##### Records #####
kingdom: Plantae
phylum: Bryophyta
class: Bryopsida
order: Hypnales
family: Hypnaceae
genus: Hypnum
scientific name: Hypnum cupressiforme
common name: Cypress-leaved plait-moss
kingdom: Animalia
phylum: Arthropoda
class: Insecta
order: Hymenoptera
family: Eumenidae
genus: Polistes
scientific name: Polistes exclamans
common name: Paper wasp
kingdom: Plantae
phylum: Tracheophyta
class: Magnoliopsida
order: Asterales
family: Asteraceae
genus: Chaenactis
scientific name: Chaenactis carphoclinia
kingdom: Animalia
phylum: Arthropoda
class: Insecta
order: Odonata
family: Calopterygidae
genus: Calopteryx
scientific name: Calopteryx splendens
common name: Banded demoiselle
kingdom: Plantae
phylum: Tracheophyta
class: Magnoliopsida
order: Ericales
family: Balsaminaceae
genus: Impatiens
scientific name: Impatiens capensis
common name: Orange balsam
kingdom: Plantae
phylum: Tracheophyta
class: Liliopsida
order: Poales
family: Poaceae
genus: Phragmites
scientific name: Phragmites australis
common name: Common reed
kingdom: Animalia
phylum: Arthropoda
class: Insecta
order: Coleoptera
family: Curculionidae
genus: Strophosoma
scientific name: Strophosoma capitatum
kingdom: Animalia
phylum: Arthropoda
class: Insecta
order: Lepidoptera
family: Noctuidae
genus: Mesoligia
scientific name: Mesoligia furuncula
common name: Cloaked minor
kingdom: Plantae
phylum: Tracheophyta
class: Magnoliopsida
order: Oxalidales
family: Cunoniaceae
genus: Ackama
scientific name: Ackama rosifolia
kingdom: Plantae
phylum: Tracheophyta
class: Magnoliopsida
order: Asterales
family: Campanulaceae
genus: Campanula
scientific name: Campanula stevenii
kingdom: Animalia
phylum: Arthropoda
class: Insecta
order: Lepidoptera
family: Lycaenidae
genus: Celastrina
#####
● Prompt:
Return all of the lines above word for word, keeping their original order.

● Written answer:
kingdom: Plantae
phylum: Bryophyta
class: Bryopsida
order: Hypnales
family: Hypnaceae
genus: Hypnum
scientific name: Hypnum cupressiforme
common name: Cypress-leaved plait-moss
kingdom: Animalia
phylum: Arthropoda
class: Insecta
order: Hymenoptera
family: Eumenidae
genus: Polistes
scientific name: Polistes exclamans
common name: Paper wasp
kingdom: Plantae
phylum: Tracheophyta
class: Magnoliopsida
order: Asterales
family: Asteraceae
genus: Chaenactis
scientific name: Chaenactis carphoclinia
kingdom: Animalia
phylum: Arthropoda
class: Insecta
order: Odonata
family: Calopterygidae
genus: Calopteryx
scientific name: Calopteryx splendens
common name: Banded demoiselle
kingdom: Plantae
phylum: Tracheophyta
class: Magnoliopsida
order: Ericales
family: Balsaminaceae
genus: Impatiens
scientific name: Impatiens capensis
common name: Orange balsam
kingdom: Plantae
phylum: Tracheophyta
class: Liliopsida
order: Poales
family: Poaceae
genus: Phragmites
scientific name: Phragmites australis
common name: Common reed
kingdom: Animalia
phylum: Arthropoda
class: Insecta
order: Coleoptera
family: Curculionidae
genus: Strophosoma
scientific name: Strophosoma capitatum
kingdom: Animalia
phylum: Arthropoda
class: Insecta
order: Lepidoptera
family: Noctuidae
genus: Mesoligia
scientific name: Mesoligia furuncula
common name: Cloaked minor
kingdom: Plantae
phylum: Tracheophyta
class: Magnoliopsida
order: Oxalidales
family: Cunoniaceae
genus: Ackama
scientific name: Ackama rosifolia
kingdom: Plantae
phylum: Tracheophyta
class: Magnoliopsida
order: Asterales
family: Campanulaceae
genus: Campanula
scientific name: Campanula stevenii
kingdom: Animalia
phylum: Arthropoda
class: Insecta
order: Lepidoptera
family: Lycaenidae
genus: Celastrina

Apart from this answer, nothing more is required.